Program

Research Programs: Summer Stipends

Period of Performance

7/1/2022 - 8/31/2022

Funding Totals

$6,000.00 (approved)
$6,000.00 (awarded)


How Musical Science Shaped Representations of Gender and Sexuality in British Literature, 1850-1914

FAIN: FT-286167-22

Shannon Burke Draucker
Siena College (Loudonville, NY 12211-1462)

Research and writing towards a book on Victorian authors’ understanding of music and musical science, 1850–1914. 
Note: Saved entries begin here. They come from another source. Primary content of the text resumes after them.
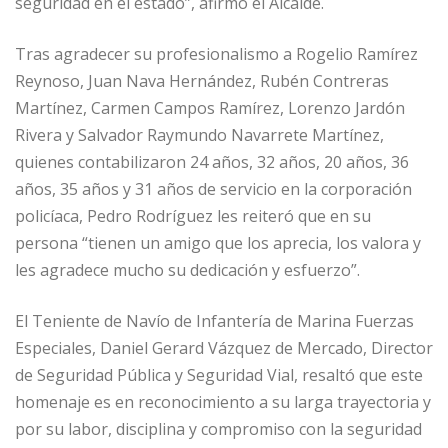
seguridad en el estado”, afirmó el Alcalde.
Tras agradecer su profesionalismo a Rogelio Ramírez
Reynoso, Juan Nava Hernández, Rubén Contreras
Martínez, Carmen Campos Ramírez, Lorenzo Jardón
Rivera y Salvador Raymundo Navarrete Martínez,
quienes contabilizaron 24 años, 32 años, 20 años, 36
años, 35 años y 31 años de servicio en la corporación
policíaca, Pedro Rodríguez les reiteró que en su
persona “tienen un amigo que los aprecia, los valora y
les agradece mucho su dedicación y esfuerzo”.
El Teniente de Navío de Infantería de Marina Fuerzas
Especiales, Daniel Gerard Vázquez de Mercado, Director
de Seguridad Pública y Seguridad Vial, resaltó que este
homenaje es en reconocimiento a su larga trayectoria y
por su labor, disciplina y compromiso con la seguridad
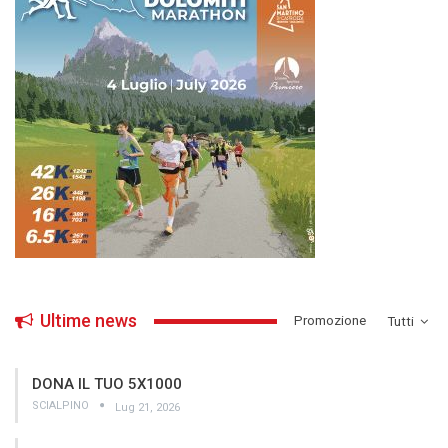
Ultime news
­Promozione
Tutti
DONA IL TUO 5X1000
SCIALPINO
Lug 21, 2026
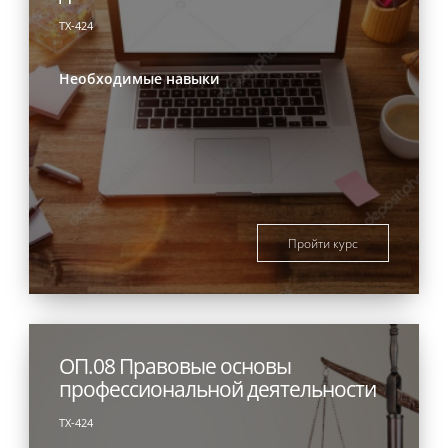
ТХ-424
Необходимые навыки
Пройти курс
ОП.08 Правовые основы
профессиональной деятельности
ТХ-424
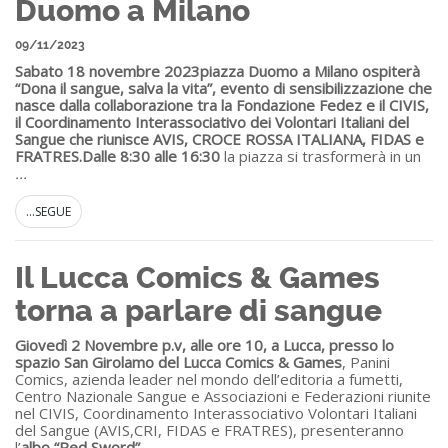
Duomo a Milano
09/11/2023
Sabato 18 novembre 2023
piazza Duomo a Milano ospiterà
“Dona il sangue, salva la vita”, evento di sensibilizzazione che
nasce dalla collaborazione tra la Fondazione Fedez e il CIVIS,
il Coordinamento Interassociativo dei Volontari Italiani del
Sangue che riunisce AVIS, CROCE ROSSA ITALIANA, FIDAS e
FRATRES.
Dalle 8:30 alle 16:30
la piazza si trasformerà in un
...
...SEGUE
Il Lucca Comics & Games
torna a parlare di sangue
Giovedì 2 Novembre p.v, alle ore 10, a Lucca, presso lo
spazio San Girolamo del Lucca Comics & Games
, Panini
Comics, azienda leader nel mondo dell’editoria a fumetti,
Centro Nazionale Sangue e Associazioni e Federazioni riunite
nel CIVIS, Coordinamento Interassociativo Volontari Italiani
del Sangue (AVIS,CRI, FIDAS e FRATRES), presenteranno
l’
albo
“Red Sword”
,
...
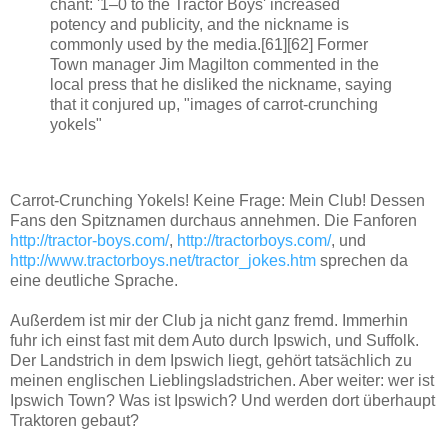
chant: '1–0 to the Tractor Boys' increased
potency and publicity, and the nickname is
commonly used by the media.[61][62] Former
Town manager Jim Magilton commented in the
local press that he disliked the nickname, saying
that it conjured up, "images of carrot-crunching
yokels"
Carrot-Crunching Yokels! Keine Frage: Mein Club! Dessen
Fans den Spitznamen durchaus annehmen. Die Fanforen
http://tractor-boys.com/
,
http://tractorboys.com/
, und
http://www.tractorboys.net/tractor_jokes.htm
sprechen da
eine deutliche Sprache.
Außerdem ist mir der Club ja nicht ganz fremd. Immerhin
fuhr ich einst fast mit dem Auto durch Ipswich, und Suffolk.
Der Landstrich in dem Ipswich liegt, gehört tatsächlich zu
meinen englischen Lieblingsladstrichen. Aber weiter: wer ist
Ipswich Town? Was ist Ipswich? Und werden dort überhaupt
Traktoren gebaut?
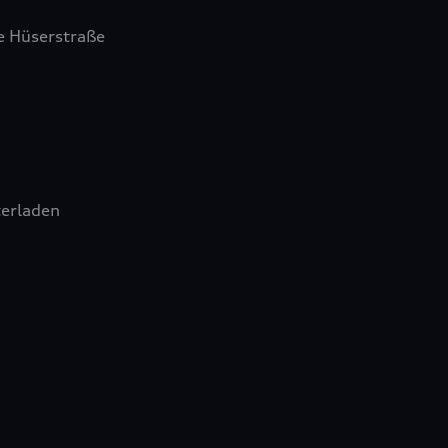
 Hüserstraße
erladen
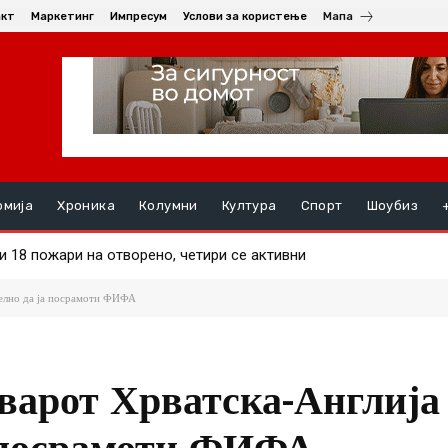
акт
Маркетинг
Импресум
Услови за користење
Мапа
омија
Хроника
Колумни
Култура
Спорт
Шоубиз
 18 пожари на отворено, четири се активни
нчанец уапсен во Кратово – возел без да има положено
телно да ја посрамоти ФИФА
варот Хрватска-Англија
а посрамоти ФИФА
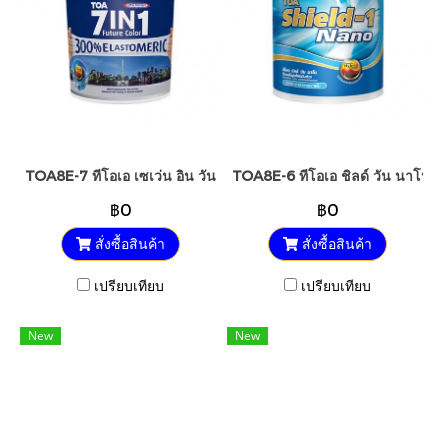
TOA8E-7 ทีโอเอ เซเว่น อิน วัน น้ำยารองพื้นปูนเก่า สูตรน้ำ
TOA8E-6 ทีโอเอ ชิลด์ วัน นาโน สีร
฿0
฿0
สั่งซื้อสินค้า
สั่งซื้อสินค้า
เปรียบเทียบ
เปรียบเทียบ
New
New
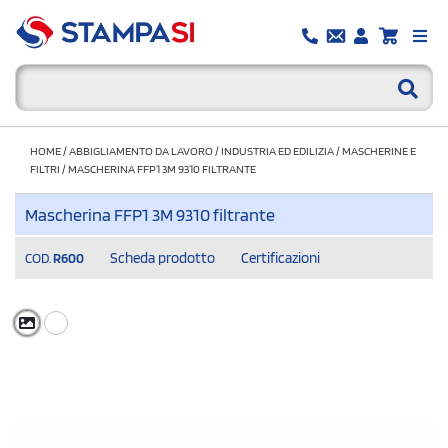
HOME
/
ABBIGLIAMENTO DA LAVORO
/
INDUSTRIA ED EDILIZIA
/
MASCHERINE E
FILTRI
/
MASCHERINA FFP1 3M 9310 FILTRANTE
Mascherina FFP1 3M 9310 filtrante
Scheda prodotto
Certificazioni
COD.
R600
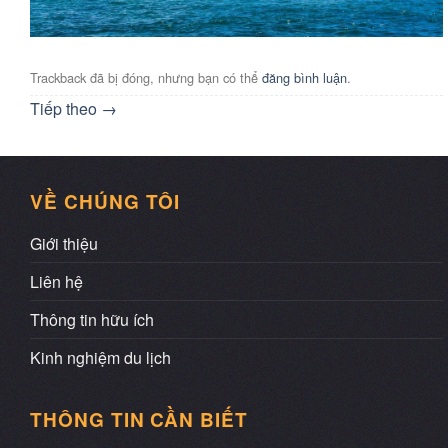
Trackback đã bị đóng, nhưng bạn có thể
đăng bình luận
.
Tiếp theo
→
VỀ CHÚNG TÔI
Giới thiệu
Liên hệ
Thông tin hữu ích
Kinh nghiệm du lịch
THÔNG TIN CẦN BIẾT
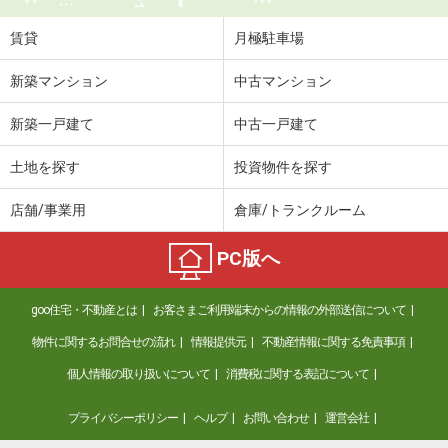
賃貸
月極駐車場
新築マンション
中古マンション
新築一戸建て
中古一戸建て
土地を探す
投資物件を探す
店舗/事業用
倉庫/トランクルーム
PC版へ
goo住宅・不動産とは
お客さまご利用端末からの情報の外部送信について
物件に関するお問合せの流れ
情報提供元
不動産情報に関する免責事項
個人情報の取り扱いについて
消費税に関する表記について
プライバシーポリシー
ヘルプ
お問い合わせ
運営会社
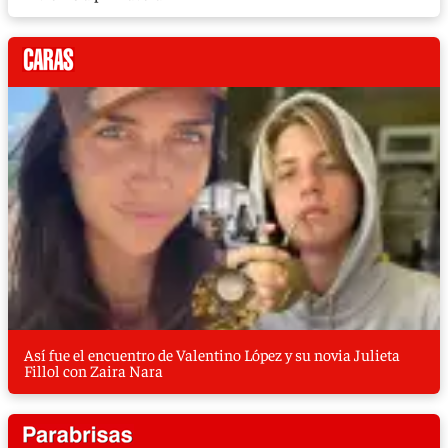
Así fue el encuentro de Valentino López y su novia Julieta
Fillol con Zaira Nara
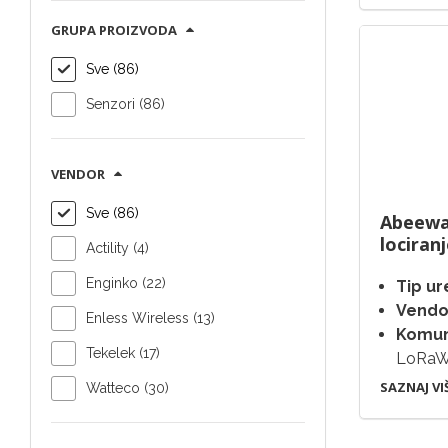
GRUPA PROIZVODA
Sve (86)
Senzori (86)
VENDOR
Sve (86)
Abeewa
lociran
Actility (4)
Enginko (22)
Tip ur
Vendo
Enless Wireless (13)
Komuni
Tekelek (17)
LoRa
SAZNAJ VI
Watteco (30)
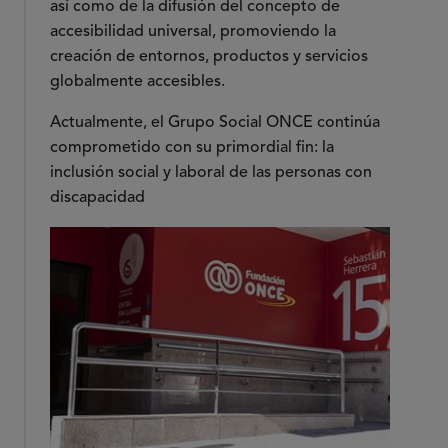
así como de la difusión del concepto de
accesibilidad universal, promoviendo la
creación de entornos, productos y servicios
globalmente accesibles.
Actualmente, el Grupo Social ONCE continúa
comprometido con su primordial fin: la
inclusión social y laboral de las personas con
discapacidad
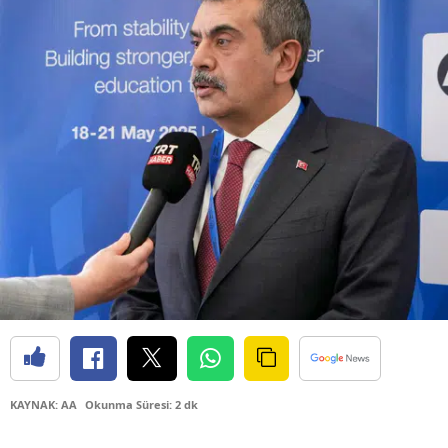
KAYNAK: AA
Okunma Süresi: 2 dk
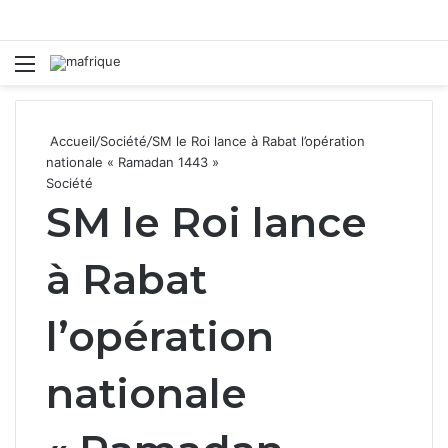
Menu
R
Accueil
/
Société
/
SM le Roi lance à Rabat l’opération
nationale « Ramadan 1443 »
Société
SM le Roi lance
à Rabat
l’opération
nationale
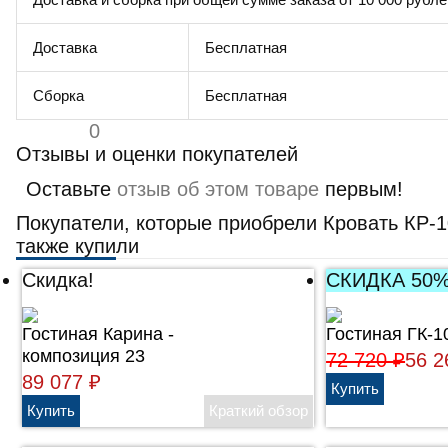
Доставка
Бесплатная
Сборка
Бесплатная
0
Отзывы и оценки покупателей
Оставьте
отзыв об этом товаре
первым!
Покупатели, которые приобрели Кровать КР-1
также купили
Скидка!
СКИДКА 50
Гостиная Карина -
Гостиная ГК-1
композиция 23
72 720
₽
56 
89 077
₽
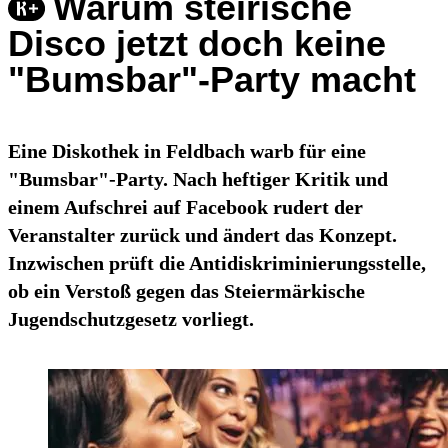
Warum steirische
Disco jetzt doch keine
"Bumsbar"-Party macht
Eine Diskothek in Feldbach warb für eine
"Bumsbar"-Party. Nach heftiger Kritik und
einem Aufschrei auf Facebook rudert der
Veranstalter zurück und ändert das Konzept.
Inzwischen prüft die Antidiskriminierungsstelle,
ob ein Verstoß gegen das Steiermärkische
Jugendschutzgesetz vorliegt.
My book, Sounding Bodies: Music Physiology and the Queer Overtones of Victorian Literature, argues that new scientific discoveries of music’s effects on the body fundamentally shifted how Victorian writers captured corporeal life. As acoustical scientists like Hermann von Helmholtz and John Tyndall learned that music could penetrate the ear, tickle the nerves, and excite the muscles, Victorian writers embraced new opportunities to explicitly represent bodily sensations of pleasure, desire, and intimacy. From Thomas Hardy to Vernon Lee, Victorian writers drew on music physiology to depict and defend those whose gender presentations, sexual desires, and preferred forms of intimacy incited social stigma, legal punishment, or even violence. Though often associated with prudish or conservative attitudes towards gender and sexuality, Victorian literature was in fact full of subversive representations of embodied life.